- [WHAT TO WORK ON]: Rewrite the lines from the first one up to and including the line with "39: (411, 455)", putting "upper-left" in place of "top-left" and leaving everything else as it is.

>> BEGIN EXCERPTED RECORDS

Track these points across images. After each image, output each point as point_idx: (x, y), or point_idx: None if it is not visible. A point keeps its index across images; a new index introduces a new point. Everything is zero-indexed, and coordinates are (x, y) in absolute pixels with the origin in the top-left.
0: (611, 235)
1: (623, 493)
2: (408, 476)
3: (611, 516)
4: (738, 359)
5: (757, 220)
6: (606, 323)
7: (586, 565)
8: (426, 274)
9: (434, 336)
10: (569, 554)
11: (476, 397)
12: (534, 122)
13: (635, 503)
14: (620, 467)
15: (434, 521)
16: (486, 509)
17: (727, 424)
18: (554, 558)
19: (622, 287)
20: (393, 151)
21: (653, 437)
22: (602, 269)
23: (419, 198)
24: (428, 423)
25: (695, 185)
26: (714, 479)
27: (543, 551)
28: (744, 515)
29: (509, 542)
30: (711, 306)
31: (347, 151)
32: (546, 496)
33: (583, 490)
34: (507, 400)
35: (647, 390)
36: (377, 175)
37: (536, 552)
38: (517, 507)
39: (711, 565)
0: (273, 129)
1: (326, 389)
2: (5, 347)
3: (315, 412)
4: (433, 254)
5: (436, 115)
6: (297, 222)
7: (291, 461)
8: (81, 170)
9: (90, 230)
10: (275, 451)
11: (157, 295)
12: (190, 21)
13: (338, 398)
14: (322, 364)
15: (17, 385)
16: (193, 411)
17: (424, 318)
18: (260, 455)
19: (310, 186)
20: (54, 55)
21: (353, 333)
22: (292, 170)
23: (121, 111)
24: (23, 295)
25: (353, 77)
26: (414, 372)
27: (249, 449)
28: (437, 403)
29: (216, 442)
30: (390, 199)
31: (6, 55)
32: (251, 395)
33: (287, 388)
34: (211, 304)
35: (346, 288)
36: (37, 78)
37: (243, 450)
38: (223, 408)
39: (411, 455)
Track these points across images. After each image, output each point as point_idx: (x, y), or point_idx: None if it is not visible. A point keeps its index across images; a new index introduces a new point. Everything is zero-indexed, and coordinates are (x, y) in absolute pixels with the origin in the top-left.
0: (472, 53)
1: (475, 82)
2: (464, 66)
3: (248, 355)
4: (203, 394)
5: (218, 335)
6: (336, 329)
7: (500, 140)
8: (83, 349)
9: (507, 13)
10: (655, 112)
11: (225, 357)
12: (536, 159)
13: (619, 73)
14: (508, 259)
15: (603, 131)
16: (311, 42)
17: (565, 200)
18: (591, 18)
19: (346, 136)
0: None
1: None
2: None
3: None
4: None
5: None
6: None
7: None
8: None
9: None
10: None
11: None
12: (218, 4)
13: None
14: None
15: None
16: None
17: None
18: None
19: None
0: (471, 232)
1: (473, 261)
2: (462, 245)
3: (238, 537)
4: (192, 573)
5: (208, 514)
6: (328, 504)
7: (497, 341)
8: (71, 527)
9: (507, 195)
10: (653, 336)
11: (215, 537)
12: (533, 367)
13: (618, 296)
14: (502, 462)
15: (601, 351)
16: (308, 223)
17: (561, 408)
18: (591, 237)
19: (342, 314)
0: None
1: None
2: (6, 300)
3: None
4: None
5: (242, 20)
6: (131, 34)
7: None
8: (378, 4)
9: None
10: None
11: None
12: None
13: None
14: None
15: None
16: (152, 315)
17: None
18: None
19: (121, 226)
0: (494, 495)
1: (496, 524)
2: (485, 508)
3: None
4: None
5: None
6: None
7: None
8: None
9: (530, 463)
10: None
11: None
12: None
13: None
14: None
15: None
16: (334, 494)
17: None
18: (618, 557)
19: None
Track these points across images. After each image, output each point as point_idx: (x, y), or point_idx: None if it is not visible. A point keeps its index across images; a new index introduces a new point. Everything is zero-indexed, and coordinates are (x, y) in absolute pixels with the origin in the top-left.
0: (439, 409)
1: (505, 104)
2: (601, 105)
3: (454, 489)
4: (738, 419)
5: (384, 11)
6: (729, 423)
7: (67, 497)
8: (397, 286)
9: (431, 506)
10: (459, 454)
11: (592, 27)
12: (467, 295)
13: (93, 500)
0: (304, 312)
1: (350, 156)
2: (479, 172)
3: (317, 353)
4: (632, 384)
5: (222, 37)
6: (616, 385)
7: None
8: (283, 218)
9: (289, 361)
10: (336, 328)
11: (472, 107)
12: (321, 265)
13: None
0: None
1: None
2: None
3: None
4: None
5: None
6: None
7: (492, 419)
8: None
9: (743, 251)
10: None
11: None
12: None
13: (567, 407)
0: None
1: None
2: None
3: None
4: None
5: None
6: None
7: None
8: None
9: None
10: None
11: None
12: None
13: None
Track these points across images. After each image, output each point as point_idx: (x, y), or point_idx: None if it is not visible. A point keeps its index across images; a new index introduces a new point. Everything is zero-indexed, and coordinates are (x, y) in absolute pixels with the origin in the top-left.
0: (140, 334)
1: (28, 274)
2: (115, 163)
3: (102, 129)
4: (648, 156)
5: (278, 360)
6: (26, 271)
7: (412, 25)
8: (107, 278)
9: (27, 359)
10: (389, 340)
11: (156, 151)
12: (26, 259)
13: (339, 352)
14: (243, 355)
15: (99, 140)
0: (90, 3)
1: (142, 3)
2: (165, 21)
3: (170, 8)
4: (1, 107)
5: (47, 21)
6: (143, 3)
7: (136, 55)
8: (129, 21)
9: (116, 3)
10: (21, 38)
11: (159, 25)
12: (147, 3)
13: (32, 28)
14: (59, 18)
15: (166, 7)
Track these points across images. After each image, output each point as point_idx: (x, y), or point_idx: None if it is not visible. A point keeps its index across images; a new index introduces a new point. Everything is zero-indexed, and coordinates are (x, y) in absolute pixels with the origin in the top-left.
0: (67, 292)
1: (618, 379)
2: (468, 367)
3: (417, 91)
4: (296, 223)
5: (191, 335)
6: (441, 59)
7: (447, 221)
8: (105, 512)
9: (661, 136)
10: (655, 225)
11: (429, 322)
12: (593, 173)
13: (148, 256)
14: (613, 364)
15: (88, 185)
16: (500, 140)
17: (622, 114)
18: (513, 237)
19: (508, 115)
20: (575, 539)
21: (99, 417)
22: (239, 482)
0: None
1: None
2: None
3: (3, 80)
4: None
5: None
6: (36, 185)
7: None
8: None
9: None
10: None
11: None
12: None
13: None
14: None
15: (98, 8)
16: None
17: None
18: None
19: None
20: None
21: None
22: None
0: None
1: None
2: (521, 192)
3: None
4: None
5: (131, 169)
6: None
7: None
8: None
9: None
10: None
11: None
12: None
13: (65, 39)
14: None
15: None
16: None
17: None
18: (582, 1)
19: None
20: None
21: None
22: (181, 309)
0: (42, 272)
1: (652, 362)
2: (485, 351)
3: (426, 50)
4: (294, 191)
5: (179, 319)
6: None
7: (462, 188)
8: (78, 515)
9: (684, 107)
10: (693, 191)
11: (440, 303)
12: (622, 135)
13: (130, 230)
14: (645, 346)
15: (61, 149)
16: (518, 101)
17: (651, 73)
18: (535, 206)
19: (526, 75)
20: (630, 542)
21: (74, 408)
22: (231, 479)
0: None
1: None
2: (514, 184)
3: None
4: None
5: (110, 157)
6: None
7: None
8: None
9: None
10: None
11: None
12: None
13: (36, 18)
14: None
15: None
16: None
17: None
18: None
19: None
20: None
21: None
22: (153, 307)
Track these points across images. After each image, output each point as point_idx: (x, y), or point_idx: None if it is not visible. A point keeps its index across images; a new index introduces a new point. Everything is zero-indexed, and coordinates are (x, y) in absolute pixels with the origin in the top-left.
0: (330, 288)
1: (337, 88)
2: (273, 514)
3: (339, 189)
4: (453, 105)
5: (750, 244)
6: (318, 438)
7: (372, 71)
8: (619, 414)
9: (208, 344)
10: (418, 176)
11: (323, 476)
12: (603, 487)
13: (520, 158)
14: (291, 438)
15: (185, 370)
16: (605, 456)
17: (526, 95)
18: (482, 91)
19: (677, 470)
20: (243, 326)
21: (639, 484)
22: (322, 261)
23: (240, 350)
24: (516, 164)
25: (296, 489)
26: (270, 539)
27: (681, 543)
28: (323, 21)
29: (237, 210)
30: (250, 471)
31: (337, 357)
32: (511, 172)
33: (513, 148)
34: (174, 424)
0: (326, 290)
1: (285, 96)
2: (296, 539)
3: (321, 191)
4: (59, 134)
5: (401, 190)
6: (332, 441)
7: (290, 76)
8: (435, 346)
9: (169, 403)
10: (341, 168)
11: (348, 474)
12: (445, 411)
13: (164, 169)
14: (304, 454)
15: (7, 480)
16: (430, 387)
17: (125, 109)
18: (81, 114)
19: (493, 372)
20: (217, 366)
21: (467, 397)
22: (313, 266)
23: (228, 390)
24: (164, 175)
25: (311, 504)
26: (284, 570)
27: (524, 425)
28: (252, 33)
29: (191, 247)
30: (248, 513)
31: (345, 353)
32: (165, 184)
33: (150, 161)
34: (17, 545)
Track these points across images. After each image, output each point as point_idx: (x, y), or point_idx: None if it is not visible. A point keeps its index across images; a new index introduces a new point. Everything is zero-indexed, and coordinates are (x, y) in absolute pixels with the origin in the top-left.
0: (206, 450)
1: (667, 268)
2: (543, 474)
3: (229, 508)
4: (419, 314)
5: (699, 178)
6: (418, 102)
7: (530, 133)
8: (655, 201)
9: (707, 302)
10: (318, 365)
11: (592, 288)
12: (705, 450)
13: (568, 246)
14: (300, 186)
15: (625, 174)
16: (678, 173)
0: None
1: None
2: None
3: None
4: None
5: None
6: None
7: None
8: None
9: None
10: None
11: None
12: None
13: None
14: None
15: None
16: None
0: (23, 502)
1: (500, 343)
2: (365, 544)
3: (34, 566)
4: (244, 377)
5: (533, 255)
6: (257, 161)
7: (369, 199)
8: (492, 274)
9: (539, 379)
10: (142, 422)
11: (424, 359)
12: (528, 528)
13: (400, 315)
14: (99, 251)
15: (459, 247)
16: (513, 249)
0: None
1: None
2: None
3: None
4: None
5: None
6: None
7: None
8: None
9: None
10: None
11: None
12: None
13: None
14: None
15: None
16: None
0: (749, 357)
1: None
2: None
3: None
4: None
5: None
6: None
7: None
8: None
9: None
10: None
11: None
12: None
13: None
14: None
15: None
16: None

>> END EXCERPTED RECORDS

- [REPLY]:
Track these points across images. After each image, output each point as point_idx: (x, y), or point_idx: None if it is not visible. A point keeps its index across images; a new index introduces a new point. Everything is zero-indexed, and coordinates are (x, y) in absolute pixels with the origin in the upper-left.
0: (611, 235)
1: (623, 493)
2: (408, 476)
3: (611, 516)
4: (738, 359)
5: (757, 220)
6: (606, 323)
7: (586, 565)
8: (426, 274)
9: (434, 336)
10: (569, 554)
11: (476, 397)
12: (534, 122)
13: (635, 503)
14: (620, 467)
15: (434, 521)
16: (486, 509)
17: (727, 424)
18: (554, 558)
19: (622, 287)
20: (393, 151)
21: (653, 437)
22: (602, 269)
23: (419, 198)
24: (428, 423)
25: (695, 185)
26: (714, 479)
27: (543, 551)
28: (744, 515)
29: (509, 542)
30: (711, 306)
31: (347, 151)
32: (546, 496)
33: (583, 490)
34: (507, 400)
35: (647, 390)
36: (377, 175)
37: (536, 552)
38: (517, 507)
39: (711, 565)
0: (273, 129)
1: (326, 389)
2: (5, 347)
3: (315, 412)
4: (433, 254)
5: (436, 115)
6: (297, 222)
7: (291, 461)
8: (81, 170)
9: (90, 230)
10: (275, 451)
11: (157, 295)
12: (190, 21)
13: (338, 398)
14: (322, 364)
15: (17, 385)
16: (193, 411)
17: (424, 318)
18: (260, 455)
19: (310, 186)
20: (54, 55)
21: (353, 333)
22: (292, 170)
23: (121, 111)
24: (23, 295)
25: (353, 77)
26: (414, 372)
27: (249, 449)
28: (437, 403)
29: (216, 442)
30: (390, 199)
31: (6, 55)
32: (251, 395)
33: (287, 388)
34: (211, 304)
35: (346, 288)
36: (37, 78)
37: (243, 450)
38: (223, 408)
39: (411, 455)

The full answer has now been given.